Page text:
A symbol table is an unordered collection of bindings. A binding consists of a key and a value. A key is a string that uniquely identifies its binding; a value is data that is somehow pertinent to its key. A symbol table allows its client to insert (put) new bindings, to retrieve (get) the values of bindings with specified keys, and to remove bindings with specified keys. Symbol tables are used often in programming systems; compilers, assemblers, and execution profilers use them extensively.
There are several reasonable ways to implement a symbol table. A simple implementation might store the bindings in a linked list. Linked lists are described in Section 2.7 of The Practice of Programming (Kernighan and Pike) and Section 17.5 of C Programming: A Modern Approach (King). A more efficient implementation might use a hash table. Hash tables are described in Section 2.9 of The Practice of Programming, Section 6.6 of The C Programming Language (Kernighan and Ritchie), Chapter 8 of C Interfaces and Implementations (Hanson), and Chapter 14 of Algorithms in C, Parts 1-4 (Sedgewick).
Your task in this assignment is to create an ADT named "SymTable". Each instance of the SymTable ADT should be a symbol table. You should design your SymTable ADT so it is "generic." That is, you should design your SymTable so its values are void pointers, and thus can point to data of any type.
You should create two implementations of your SymTable ADT: one that uses a linked list and another that uses a hash table.
A subsequent assignment will ask you to create a program that is a client of your SymTable ADT.
The SymTable interface should be stored in a file named symtable.h. It should contain these function declarations:
SymTable_new() should return a new SymTable_T that contains no bindings.SymTable_T SymTable_new(void); void SymTable_free(SymTable_T oSymTable); int SymTable_getLength(SymTable_T oSymTable); int SymTable_put(SymTable_T oSymTable, const char *pcKey, const void *pvValue); int SymTable_remove(SymTable_T oSymTable, const char *pcKey);int SymTable_contains(SymTable_T oSymTable, const char *pcKey); void *SymTable_get(SymTable_T oSymTable, const char *pcKey); void SymTable_map(SymTable_T oSymTable, void (*pfApply)(const char *pcKey, void *pvValue, void *pvExtra), const void *pvExtra);
SymTable_free() should free all memory occupied by oSymTable. If oSymTable is NULL, then the function should do nothing.

Instructions:
a: Answer these questions about the symbol table assignment:
(i) What two implementations of the SymTable ADT should be created?
(ii) In which file should the SymTable interface be stored?
(iii) What should SymTable_free() do if oSymTable is NULL?
b: Could you continue the symbol table assignment from its last sentence onward, keeping its style?

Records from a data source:
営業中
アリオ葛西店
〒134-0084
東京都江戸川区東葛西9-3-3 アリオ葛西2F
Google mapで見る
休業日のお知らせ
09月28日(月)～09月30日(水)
--
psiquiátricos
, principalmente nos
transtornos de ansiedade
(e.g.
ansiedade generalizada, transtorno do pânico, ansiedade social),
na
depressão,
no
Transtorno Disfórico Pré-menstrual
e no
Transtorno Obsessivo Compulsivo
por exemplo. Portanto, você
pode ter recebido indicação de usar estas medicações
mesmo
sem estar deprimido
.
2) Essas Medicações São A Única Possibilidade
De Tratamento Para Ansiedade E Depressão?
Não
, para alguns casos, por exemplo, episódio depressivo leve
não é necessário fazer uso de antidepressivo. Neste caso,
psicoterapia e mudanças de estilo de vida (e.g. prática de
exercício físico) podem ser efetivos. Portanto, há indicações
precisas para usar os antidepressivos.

Answers by item number:
a:
(i) One that uses a linked list and one that uses a hash table.
(ii) symtable.h
(iii) Nothing.

b:
SymTable_getLength() should return the number of bindings in oSymTable. It should be a checked runtime error for oSymTable to be NULL.
If no binding with key pcKey exists in oSymTable, then SymTable_put() should add a new binding to oSymTable consisting of key pcKey and value pvValue, and should return 1 (TRUE). Otherwise the function should not change oSymTable, and should return 0 (FALSE). It should be a checked runtime error for oSymTable or pcKey to be NULL.
If a binding with key pcKey exists within oSymTable, then SymTable_remove() should remove that binding from oSymTable and should return 1 (TRUE). Otherwise the function should not change oSymTable, and should return 0 (FALSE). It should be a checked runtime error for oSymTable or pcKey to be NULL.
SymTable_contains() should return 1 (TRUE) if oSymTable contains a binding whose key is pcKey, and 0 (FALSE) otherwise. It should be a checked runtime error for oSymTable or pcKey to be NULL.
SymTable_get() should return the value of the binding within oSymTable whose key is pcKey, or NULL if no such binding exists. It should be a checked runtime error for oSymTable or pcKey to be NULL.
SymTable_map() should apply function *pfApply to each binding in oSymTable, passing pvExtra as an extra parameter. It should be a checked runtime error for oSymTable or pfApply to be NULL.
A SymTable should "own" its keys. That is, the SymTable_put function should not simply store the value of pcKey within the binding that it creates. Rather, the SymTable_put function should make a copy of string pcKey, and store the address of that copy within the new binding. You will find the standard C functions strlen() and malloc() useful for making the copy. Conversely, a SymTable should not own its values. Indeed it cannot own its values; since is cannot determine the types of its values, it cannot create copies of them.Your SymTable linked list implementation should:
#define HASH_MULTIPLIER 65599U ... static int SymTable_hash(const char *pcKey, int iBucketCount) /* Return a hash code for pcKey that is between 0 and iBucketCount-1, inclusive. Adapted from the Spring 2005 COS 217 lecture notes. */ { int i; unsigned int uiHash = 0U; for (i = 0; pcKey[i] != '\0'; i++) uiHash = uiHash * HASH_MULTIPLIER + (unsigned int)pcKey[i]; return (int)(uiHash % (unsigned int)iBucketCount); }See page 578 of the Sedgewick textbook for an alternative.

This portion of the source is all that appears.